>> begin SOURCE PASSAGE
Ubiquitous Energy
- Type: Private
- Founded: 2011; 15 years ago
- Founders: Miles Barr; Vladimir Bulović; Richard Lunt;
- Headquarters: Redwood City, California, U.S.

= Ubiquitous Energy =

Ubiquitous Energy is a transparent solar technology company headquartered in Redwood City, California, which is located within Silicon Valley. Ubiquitous Energy designs and develops transparent solar technology for windows, electronics, and other applications. The company’s transparent solar technology is branded as UE Power™.

==Technology==
UE Power™ is a transparent coating that converts solar energy into electricity. This serves as an invisible, onboard source of electricity for windows and other products. UE Power™ transmits energy in the visible part of the solar spectrum, what humans see as light and color, while simultaneously absorbing and converting invisible ultraviolet and infrared energy into electricity. The company has various patents for its transparent solar technology, which it describes as truly transparent, allowing surfaces such as windows to convert ambient light into electricity without impacting aesthetics or performance. For architectural glass products, the company applies its technology as a low-E coating in insulated glass units.
>> end SOURCE PASSAGE
### CHALLENGES
**A.** According to the Ubiquitous Energy profile, which kinds of solar energy does UE Power™ absorb and convert into electricity?
**B.** Translate this sentence from the Ubiquitous Energy profile into Spanish: "UE Power™ is a transparent coating that converts solar energy into electricity."
**C.** For each statement, say whether it agrees with the Ubiquitous Energy profile and quote the words that decide it: (i) The company was founded by three people. (ii) UE Power™ absorbs the visible part of the solar spectrum. (iii) For architectural glass, the company applies its technology as a low-E coating in insulated glass units.
The material after this point comes from a different source than the company profile.
>> begin INFORMATION SHOWN
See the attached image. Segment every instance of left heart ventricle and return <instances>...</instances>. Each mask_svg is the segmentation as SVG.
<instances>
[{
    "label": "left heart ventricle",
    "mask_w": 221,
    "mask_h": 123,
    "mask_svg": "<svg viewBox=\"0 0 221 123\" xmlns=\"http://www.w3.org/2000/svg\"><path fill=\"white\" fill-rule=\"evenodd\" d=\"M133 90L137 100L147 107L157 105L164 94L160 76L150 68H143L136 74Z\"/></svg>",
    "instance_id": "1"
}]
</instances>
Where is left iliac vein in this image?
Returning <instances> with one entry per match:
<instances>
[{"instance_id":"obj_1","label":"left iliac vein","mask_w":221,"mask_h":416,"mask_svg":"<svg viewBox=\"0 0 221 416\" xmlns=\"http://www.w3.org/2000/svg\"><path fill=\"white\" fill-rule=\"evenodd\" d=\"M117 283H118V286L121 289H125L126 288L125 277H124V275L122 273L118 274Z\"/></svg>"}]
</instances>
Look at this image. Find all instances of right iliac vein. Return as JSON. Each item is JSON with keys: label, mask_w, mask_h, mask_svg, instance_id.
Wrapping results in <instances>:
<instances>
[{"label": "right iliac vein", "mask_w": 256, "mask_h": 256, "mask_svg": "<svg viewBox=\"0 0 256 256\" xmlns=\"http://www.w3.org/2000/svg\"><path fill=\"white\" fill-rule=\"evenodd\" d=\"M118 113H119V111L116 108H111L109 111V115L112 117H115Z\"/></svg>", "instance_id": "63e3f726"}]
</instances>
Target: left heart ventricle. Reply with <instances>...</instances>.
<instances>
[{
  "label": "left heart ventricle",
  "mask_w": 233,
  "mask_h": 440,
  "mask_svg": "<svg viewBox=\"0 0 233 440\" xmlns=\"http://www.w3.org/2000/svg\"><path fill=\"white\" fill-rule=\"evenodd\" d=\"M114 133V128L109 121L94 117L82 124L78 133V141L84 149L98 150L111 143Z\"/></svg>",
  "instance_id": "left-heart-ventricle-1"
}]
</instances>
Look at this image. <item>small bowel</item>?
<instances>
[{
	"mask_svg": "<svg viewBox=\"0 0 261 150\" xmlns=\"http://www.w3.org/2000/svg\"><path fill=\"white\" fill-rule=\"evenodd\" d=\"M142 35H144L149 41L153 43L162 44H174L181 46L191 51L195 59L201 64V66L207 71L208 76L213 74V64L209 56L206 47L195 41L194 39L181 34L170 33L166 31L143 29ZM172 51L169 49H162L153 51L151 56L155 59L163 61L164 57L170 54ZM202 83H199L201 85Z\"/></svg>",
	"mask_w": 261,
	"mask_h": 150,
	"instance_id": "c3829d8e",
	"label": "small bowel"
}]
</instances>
>> end INFORMATION SHOWN
### CORRECT ANSWERS
**A.** Invisible ultraviolet and infrared energy.

**B.** UE Power™ es un recubrimiento transparente que convierte la energía solar en electricidad.

**C.**
(i) Yes: "Founders: Miles Barr; Vladimir Bulović; Richard Lunt"
(ii) No: "UE Power™ transmits energy in the visible part of the solar spectrum"
(iii) Yes: "the company applies its technology as a low-E coating in insulated glass units"